Clinical Indications:

  • Any patient who may have been exposed to significant hazardous materials, including chemical, biological, or radiological weapons.


  1. In coordination with HazMat and other emergency management personnel, establish hot, warm, and cold zones of operation.
  2. Ensure that personnel assigned to operate within each zone have proper personal protective equipment.

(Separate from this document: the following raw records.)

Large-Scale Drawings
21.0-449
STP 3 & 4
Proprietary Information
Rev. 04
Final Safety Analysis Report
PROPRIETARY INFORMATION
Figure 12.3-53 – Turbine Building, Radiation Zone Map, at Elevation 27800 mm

  3. In coordination with other public safety personnel, assure each patient from the hot zone undergoes appropriate initial decontamination. This is specific to each incident; such decontamination may include:
  4. Removal of patients from hot zone.
  5. Simple removal of clothing.
  6. Irrigation of eyes.
  7. Passage through high-volume water bath (e.g., between two fire apparatus) for patients contaminated with liquids or certain solids. Patients exposed to gases, vapors, and powders often will not require this step as it may unnecessarily delay treatment and/or increase dermal absorption of the agent(s).

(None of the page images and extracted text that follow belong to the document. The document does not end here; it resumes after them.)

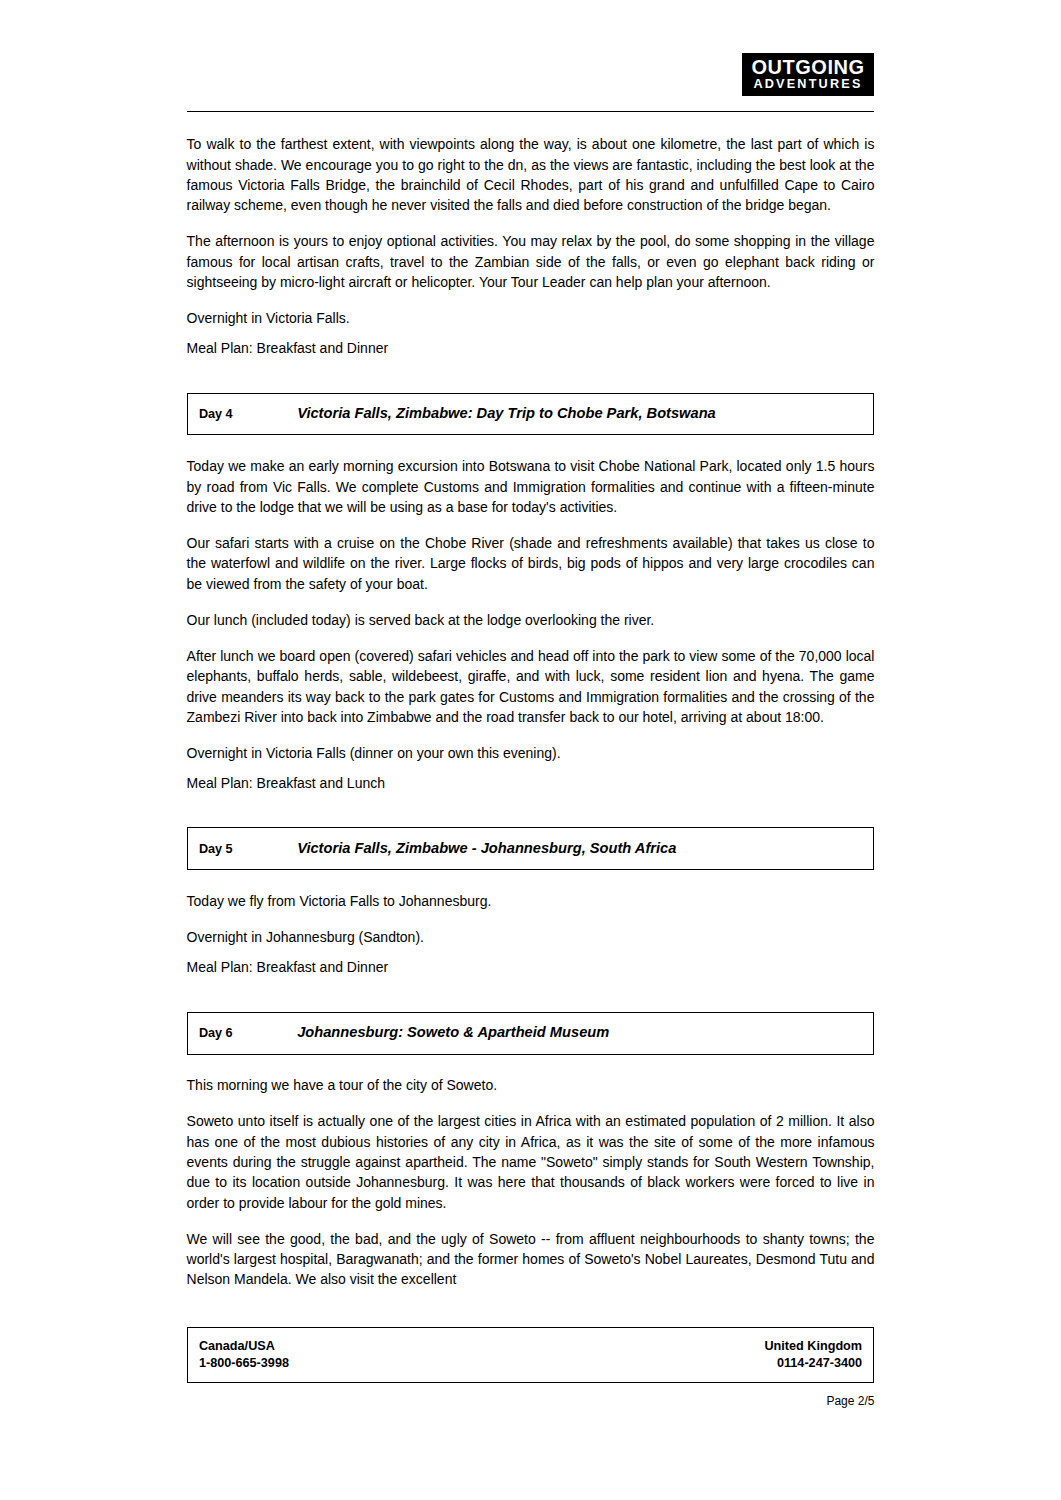OUTGOING ADVENTURES
To walk to the farthest extent, with viewpoints along the way, is about one kilometre, the last part of which is without shade. We encourage you to go right to the dn, as the views are fantastic, including the best look at the famous Victoria Falls Bridge, the brainchild of Cecil Rhodes, part of his grand and unfulfilled Cape to Cairo railway scheme, even though he never visited the falls and died before construction of the bridge began.
The afternoon is yours to enjoy optional activities. You may relax by the pool, do some shopping in the village famous for local artisan crafts, travel to the Zambian side of the falls, or even go elephant back riding or sightseeing by micro-light aircraft or helicopter. Your Tour Leader can help plan your afternoon.
Overnight in Victoria Falls.
Meal Plan: Breakfast and Dinner
Day 4
Victoria Falls, Zimbabwe: Day Trip to Chobe Park, Botswana
Today we make an early morning excursion into Botswana to visit Chobe National Park, located only 1.5 hours by road from Vic Falls. We complete Customs and Immigration formalities and continue with a fifteen-minute drive to the lodge that we will be using as a base for today's activities.
Our safari starts with a cruise on the Chobe River (shade and refreshments available) that takes us close to the waterfowl and wildlife on the river. Large flocks of birds, big pods of hippos and very large crocodiles can be viewed from the safety of your boat.
Our lunch (included today) is served back at the lodge overlooking the river.
After lunch we board open (covered) safari vehicles and head off into the park to view some of the 70,000 local elephants, buffalo herds, sable, wildebeest, giraffe, and with luck, some resident lion and hyena. The game drive meanders its way back to the park gates for Customs and Immigration formalities and the crossing of the Zambezi River into back into Zimbabwe and the road transfer back to our hotel, arriving at about 18:00.
Overnight in Victoria Falls (dinner on your own this evening).
Meal Plan: Breakfast and Lunch
Day 5
Victoria Falls, Zimbabwe - Johannesburg, South Africa
Today we fly from Victoria Falls to Johannesburg.
Overnight in Johannesburg (Sandton).
Meal Plan: Breakfast and Dinner
Day 6
Johannesburg: Soweto & Apartheid Museum
This morning we have a tour of the city of Soweto.
Soweto unto itself is actually one of the largest cities in Africa with an estimated population of 2 million. It also has one of the most dubious histories of any city in Africa, as it was the site of some of the more infamous events during the struggle against apartheid. The name "Soweto" simply stands for South Western Township, due to its location outside Johannesburg. It was here that thousands of black workers were forced to live in order to provide labour for the gold mines.
We will see the good, the bad, and the ugly of Soweto -- from affluent neighbourhoods to shanty towns; the world's largest hospital, Baragwanath; and the former homes of Soweto's Nobel Laureates, Desmond Tutu and Nelson Mandela. We also visit the excellent
Canada/USA
1-800-665-3998
United Kingdom
0114-247-3400
Page 2/5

  8. Initial triage of patients should occur after step 3. Immediate life threats should be addressed prior to technical decontamination.
  9. Assist patients with technical decontamination (unless contraindicated based on 3 above). This may include removal of all clothing and gentle cleansing with soap and water. All body areas should be thoroughly cleansed, although overly harsh scrubbing which could break the skin should be avoided.
  10. Place triage identification on each patient. Match triage information with each patient’s personal belongings that were removed during technical decontamination. Preserve these personnel affects for law enforcement.
  11. Monitor all patients for environmental illness.
  12. Transport patients per appropriate protocol.